VoIP grew from 1.2 million business subscribers in 2004 to 4.2 million business users in 2005. In the insurance industry, the seemingly sudden surge in VoIP and IP telephony adoption actually began several years ago, but companies only recently have finalized updates to legacy network technology that were originally initiated to maximize VoIP functionality and ensure network security.

"In the past year, VoIP grew eight fold," relates Kevin Kalinich, a consultant and national managing director of professional risk at Aon (Chicago). "Insurance carriers are looking at the advantages from a business standpoint and focusing in on network risk prior to implementation -- anticipating the vulnerabilities to security and exposure," he explains.

Yet, security has been the major challenge for insurers adopting VoIP. "Voice data is different from regular data, and CIOs have to devise network plans to include voice encryption, authentication and VoIP-specific firewalls," says Kalinich. The danger is that it is relatively easy to eavesdrop on unencrypted VoIP calls using open source solutions such as VoIPong or Vomit. As a result, many companies implement separate encryption and authentication tools to prevent hacking and eavesdropping.

Although most VoIP vendors include security solutions as part of their VoIP packages, "Security is a big issue," confirms Forrester's Pierce. "Most companies don't deal with security issues very well, and there are a lot of risks out there -- viruses, worms and hackers."

Money Talks

Still, most experts agree that with proper planning and network support, the benefits of VoIP outweigh the risks.

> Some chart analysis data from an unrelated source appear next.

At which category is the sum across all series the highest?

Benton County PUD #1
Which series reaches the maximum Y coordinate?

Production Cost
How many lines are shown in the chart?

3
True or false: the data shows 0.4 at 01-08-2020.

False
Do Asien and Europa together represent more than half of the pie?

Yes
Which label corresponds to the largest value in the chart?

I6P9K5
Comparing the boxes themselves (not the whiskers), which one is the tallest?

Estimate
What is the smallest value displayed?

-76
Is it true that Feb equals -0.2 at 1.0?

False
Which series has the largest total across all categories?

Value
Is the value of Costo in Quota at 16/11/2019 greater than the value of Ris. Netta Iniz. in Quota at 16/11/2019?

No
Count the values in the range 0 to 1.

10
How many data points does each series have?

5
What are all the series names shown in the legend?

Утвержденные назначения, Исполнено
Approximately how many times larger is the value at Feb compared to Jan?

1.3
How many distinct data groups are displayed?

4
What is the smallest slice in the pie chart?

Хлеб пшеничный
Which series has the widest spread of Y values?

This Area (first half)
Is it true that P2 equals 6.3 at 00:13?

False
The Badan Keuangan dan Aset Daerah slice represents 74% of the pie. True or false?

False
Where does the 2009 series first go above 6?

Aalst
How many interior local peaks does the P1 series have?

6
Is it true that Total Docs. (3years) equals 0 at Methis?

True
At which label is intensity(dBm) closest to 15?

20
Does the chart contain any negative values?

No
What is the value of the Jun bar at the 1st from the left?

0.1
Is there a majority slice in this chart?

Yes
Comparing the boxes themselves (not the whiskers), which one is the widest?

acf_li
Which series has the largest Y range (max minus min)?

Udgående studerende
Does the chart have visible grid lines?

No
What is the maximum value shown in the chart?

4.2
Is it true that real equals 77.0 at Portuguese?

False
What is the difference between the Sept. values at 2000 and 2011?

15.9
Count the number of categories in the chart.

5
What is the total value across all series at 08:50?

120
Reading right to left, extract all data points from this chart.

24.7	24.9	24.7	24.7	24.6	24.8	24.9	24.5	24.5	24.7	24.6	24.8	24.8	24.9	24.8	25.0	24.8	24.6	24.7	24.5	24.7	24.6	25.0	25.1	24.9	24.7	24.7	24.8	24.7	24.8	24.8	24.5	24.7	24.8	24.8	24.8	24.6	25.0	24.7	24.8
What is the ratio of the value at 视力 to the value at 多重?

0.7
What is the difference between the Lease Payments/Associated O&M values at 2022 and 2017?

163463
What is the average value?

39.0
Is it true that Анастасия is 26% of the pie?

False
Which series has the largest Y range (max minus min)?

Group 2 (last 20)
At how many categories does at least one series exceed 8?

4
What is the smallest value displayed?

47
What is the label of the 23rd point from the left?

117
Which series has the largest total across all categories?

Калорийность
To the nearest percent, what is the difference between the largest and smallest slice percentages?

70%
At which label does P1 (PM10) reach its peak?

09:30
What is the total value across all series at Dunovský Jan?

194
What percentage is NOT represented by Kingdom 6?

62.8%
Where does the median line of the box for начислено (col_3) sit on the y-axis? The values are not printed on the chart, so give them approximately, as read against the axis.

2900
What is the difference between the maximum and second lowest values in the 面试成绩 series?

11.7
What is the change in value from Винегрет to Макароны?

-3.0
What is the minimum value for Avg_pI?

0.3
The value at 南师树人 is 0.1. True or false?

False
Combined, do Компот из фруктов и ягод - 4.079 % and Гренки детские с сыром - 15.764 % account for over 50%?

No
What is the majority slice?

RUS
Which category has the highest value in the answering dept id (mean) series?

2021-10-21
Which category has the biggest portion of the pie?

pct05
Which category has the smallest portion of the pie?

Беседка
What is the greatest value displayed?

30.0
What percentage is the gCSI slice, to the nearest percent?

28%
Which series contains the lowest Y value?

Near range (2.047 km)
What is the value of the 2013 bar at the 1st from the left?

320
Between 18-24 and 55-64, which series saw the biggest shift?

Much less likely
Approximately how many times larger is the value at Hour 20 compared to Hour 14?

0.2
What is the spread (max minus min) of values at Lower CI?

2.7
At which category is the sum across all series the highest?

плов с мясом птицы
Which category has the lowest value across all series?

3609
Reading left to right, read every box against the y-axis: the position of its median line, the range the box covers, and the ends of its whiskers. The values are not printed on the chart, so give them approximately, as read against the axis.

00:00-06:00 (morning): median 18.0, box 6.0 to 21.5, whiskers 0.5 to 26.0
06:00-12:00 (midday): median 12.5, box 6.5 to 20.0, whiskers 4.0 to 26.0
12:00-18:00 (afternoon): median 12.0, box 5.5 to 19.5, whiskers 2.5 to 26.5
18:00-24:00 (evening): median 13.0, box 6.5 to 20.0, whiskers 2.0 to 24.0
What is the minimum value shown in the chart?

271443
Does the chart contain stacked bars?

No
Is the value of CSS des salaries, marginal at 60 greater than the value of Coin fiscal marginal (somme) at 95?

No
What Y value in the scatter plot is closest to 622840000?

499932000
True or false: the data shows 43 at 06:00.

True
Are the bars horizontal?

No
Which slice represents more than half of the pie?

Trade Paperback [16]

In general, phone service via VoIP costs less than traditional landline service because users only need to maintain a single network. "With IP telephony, outgoing costs can be reduced by 15 to 20 percent of the recurring expenses of the matching legacy telephony environment," asserts BearingPoint's Courbe.

Cost was the initial reason St. Paul Travelers (St. Paul; $113.2 billion in total assets) adopted VoIP, according to Jamie Libow, telecommunications director for the carrier. "Initially, it was just cost savings that drove us to look at VoIP as a replacement for legacy phones," he explains. "The market was starting to move toward VoIP, and we knew the time would come soon so we needed to get our feet wet."

Libow began running internal pilots on several VoIP vendors' products in 2000. "I was looking for a stable platform with the utmost performance," he says. "In 2000, the system uptime wasn't what we were looking for."

Libow and his team eventually found more-robust products to meet the needs of the business. They decided that by combining Avaya's S8700 Media Center call center solution and Cisco's CallManager for agents and interoffice use, St. Paul Travelers would be able to maximize both stability and cost savings. "We decided to implement both vendors' solutions during a renovation in Hartford, Conn.," explains Libow. "We were able to run both on one [network] wire with IP telephony instead of two, and that proved to be enough of a cost justification."

By implementing VoIP, the company saves 33 percent of what it was spending on traditional telecommunication. But, gradually, St. Paul Travelers realized other benefits of the VoIP system besides cost. Softphones have enabled the mobile workforce to be more accessible while traveling between the carrier's two key locations in Hartford and St. Paul. "All of our agents can now be reached at a single number internally," says Libow. "Next, we will continue to roll out more functionalities for remote agents."